___ Data excerpts ___

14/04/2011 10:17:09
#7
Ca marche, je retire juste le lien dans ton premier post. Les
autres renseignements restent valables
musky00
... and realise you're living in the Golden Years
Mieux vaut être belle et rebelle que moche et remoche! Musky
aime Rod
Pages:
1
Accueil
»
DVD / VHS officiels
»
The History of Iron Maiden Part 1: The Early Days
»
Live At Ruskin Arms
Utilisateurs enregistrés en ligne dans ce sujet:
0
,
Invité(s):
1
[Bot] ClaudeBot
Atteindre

___

Return, from the entries, each line that holds "dans".

Ca marche, je retire juste le lien dans ton premier post. Les
Utilisateurs enregistrés en ligne dans ce sujet:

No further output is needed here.